What the exercise asks.
How many lines in the material below contain the string "this", with case counting? Reply with the number alone.

Listed entries.

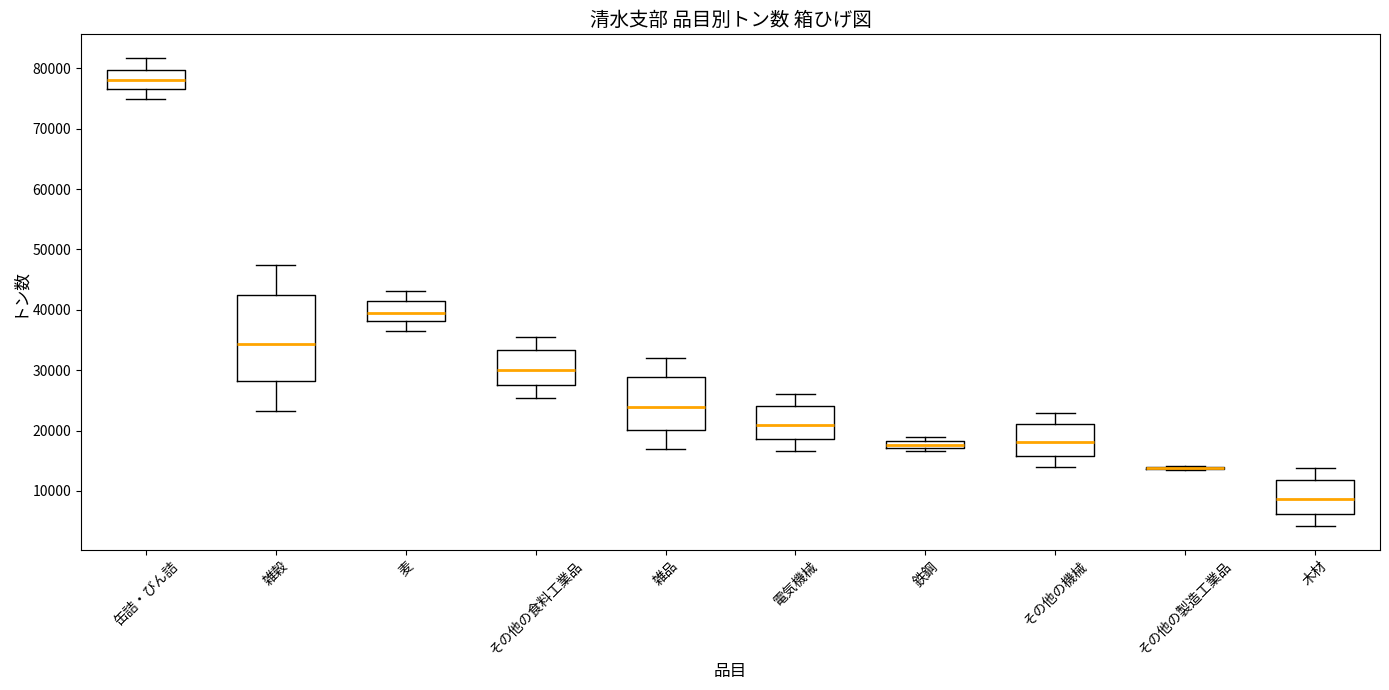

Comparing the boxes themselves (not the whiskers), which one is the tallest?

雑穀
...
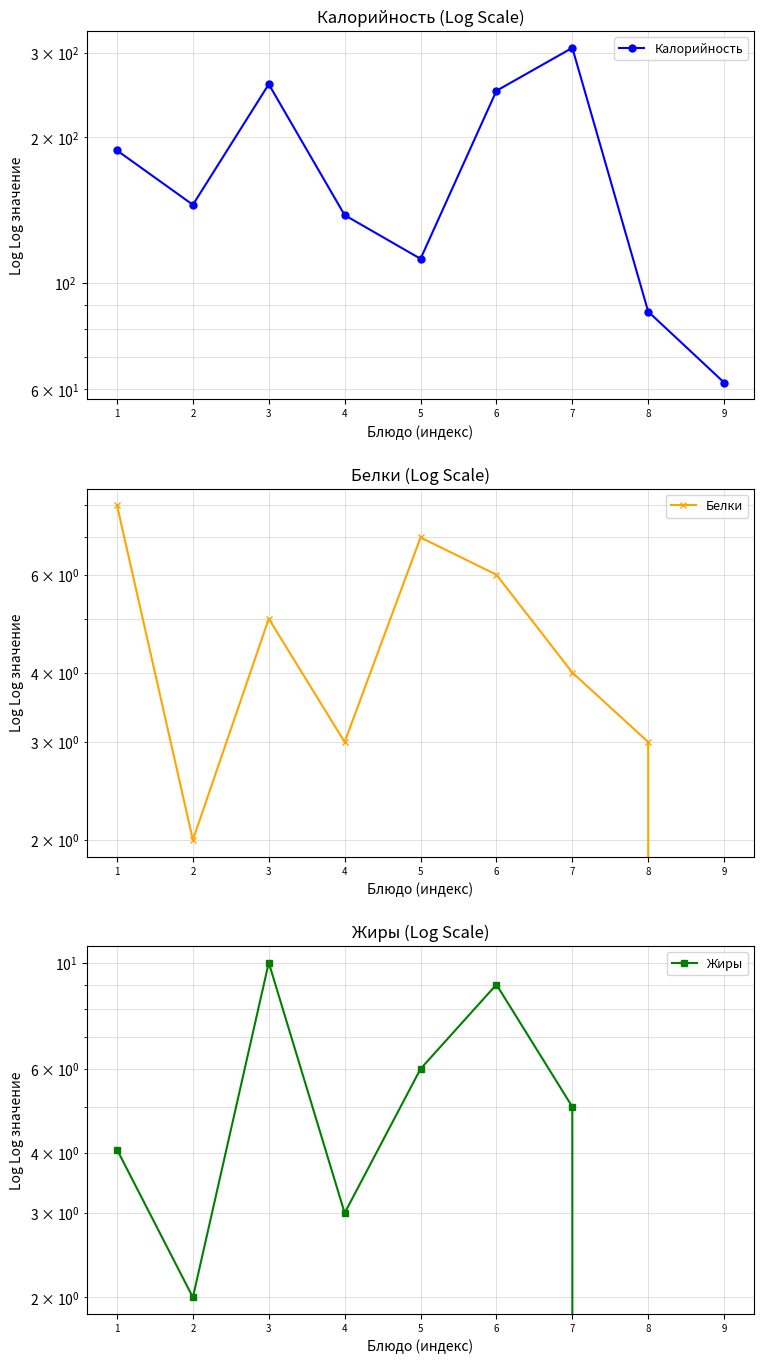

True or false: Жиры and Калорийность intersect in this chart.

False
---
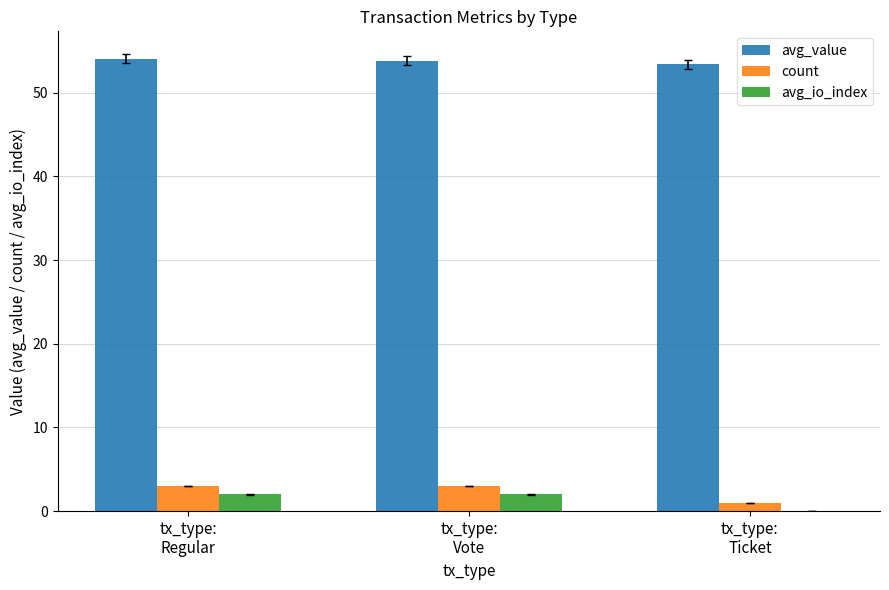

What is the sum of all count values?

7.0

Written reply.
1